• _ASSIGNMENT_
What is the number of lines in the data that contain "height"? Nothing besides that number, please.

• _RECORDS PROVIDED_
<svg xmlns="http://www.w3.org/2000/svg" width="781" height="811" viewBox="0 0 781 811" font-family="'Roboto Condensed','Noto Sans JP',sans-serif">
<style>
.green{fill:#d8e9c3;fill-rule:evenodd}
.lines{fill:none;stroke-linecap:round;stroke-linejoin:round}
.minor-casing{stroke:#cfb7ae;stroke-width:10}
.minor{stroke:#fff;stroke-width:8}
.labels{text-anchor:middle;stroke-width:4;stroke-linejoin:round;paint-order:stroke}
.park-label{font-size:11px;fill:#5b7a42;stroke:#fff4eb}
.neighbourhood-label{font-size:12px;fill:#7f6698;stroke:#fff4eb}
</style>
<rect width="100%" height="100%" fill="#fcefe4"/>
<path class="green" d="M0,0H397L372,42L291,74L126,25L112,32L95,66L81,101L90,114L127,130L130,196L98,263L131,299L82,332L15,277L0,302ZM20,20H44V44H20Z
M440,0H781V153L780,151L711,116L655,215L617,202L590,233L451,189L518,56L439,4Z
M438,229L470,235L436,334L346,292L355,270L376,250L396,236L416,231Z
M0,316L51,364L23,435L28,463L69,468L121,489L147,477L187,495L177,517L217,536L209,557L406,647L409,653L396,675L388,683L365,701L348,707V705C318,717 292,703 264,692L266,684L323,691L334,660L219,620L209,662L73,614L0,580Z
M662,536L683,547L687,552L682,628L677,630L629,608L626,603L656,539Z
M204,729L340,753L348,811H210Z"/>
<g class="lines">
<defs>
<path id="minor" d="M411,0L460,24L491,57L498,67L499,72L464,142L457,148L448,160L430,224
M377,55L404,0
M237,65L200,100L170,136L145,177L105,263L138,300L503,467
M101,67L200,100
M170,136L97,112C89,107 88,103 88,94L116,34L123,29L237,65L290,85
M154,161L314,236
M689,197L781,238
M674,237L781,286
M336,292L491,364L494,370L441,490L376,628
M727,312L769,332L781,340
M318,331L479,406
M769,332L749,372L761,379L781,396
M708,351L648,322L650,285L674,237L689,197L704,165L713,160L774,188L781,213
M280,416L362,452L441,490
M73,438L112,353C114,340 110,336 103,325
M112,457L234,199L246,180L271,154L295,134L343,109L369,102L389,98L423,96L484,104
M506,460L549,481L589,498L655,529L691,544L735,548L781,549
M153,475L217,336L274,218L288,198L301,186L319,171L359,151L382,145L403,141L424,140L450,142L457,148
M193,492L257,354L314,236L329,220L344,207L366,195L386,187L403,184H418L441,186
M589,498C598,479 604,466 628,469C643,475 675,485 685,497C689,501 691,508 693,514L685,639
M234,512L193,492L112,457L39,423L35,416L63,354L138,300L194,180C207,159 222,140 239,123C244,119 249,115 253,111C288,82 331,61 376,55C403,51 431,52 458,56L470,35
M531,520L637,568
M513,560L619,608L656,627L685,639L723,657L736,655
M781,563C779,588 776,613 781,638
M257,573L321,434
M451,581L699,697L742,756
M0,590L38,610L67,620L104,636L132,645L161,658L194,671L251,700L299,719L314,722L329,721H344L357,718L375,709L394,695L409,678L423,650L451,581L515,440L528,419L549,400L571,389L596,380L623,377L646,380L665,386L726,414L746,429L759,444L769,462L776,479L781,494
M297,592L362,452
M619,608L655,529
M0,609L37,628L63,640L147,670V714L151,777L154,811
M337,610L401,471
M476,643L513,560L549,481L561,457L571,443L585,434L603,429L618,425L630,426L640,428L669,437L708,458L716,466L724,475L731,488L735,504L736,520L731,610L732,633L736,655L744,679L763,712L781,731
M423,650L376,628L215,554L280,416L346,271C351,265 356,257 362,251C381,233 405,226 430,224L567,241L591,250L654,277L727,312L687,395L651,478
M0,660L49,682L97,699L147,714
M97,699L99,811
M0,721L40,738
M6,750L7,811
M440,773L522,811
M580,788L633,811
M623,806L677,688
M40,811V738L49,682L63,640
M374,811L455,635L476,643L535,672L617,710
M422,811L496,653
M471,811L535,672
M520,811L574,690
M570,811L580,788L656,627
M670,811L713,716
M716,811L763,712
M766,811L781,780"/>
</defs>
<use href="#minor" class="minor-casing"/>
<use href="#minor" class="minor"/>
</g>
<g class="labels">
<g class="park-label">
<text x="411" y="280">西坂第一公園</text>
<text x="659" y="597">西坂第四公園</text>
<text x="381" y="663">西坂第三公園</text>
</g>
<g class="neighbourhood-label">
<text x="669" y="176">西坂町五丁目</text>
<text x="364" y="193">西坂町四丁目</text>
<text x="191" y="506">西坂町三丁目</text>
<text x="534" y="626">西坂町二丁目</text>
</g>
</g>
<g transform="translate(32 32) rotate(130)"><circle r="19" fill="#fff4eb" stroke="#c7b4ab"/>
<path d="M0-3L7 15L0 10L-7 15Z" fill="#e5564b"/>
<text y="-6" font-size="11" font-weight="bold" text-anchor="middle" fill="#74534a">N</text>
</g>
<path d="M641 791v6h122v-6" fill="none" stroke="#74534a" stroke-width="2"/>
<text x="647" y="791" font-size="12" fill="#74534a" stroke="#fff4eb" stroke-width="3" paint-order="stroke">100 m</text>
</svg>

• _PROBLEM SOLUTION_
2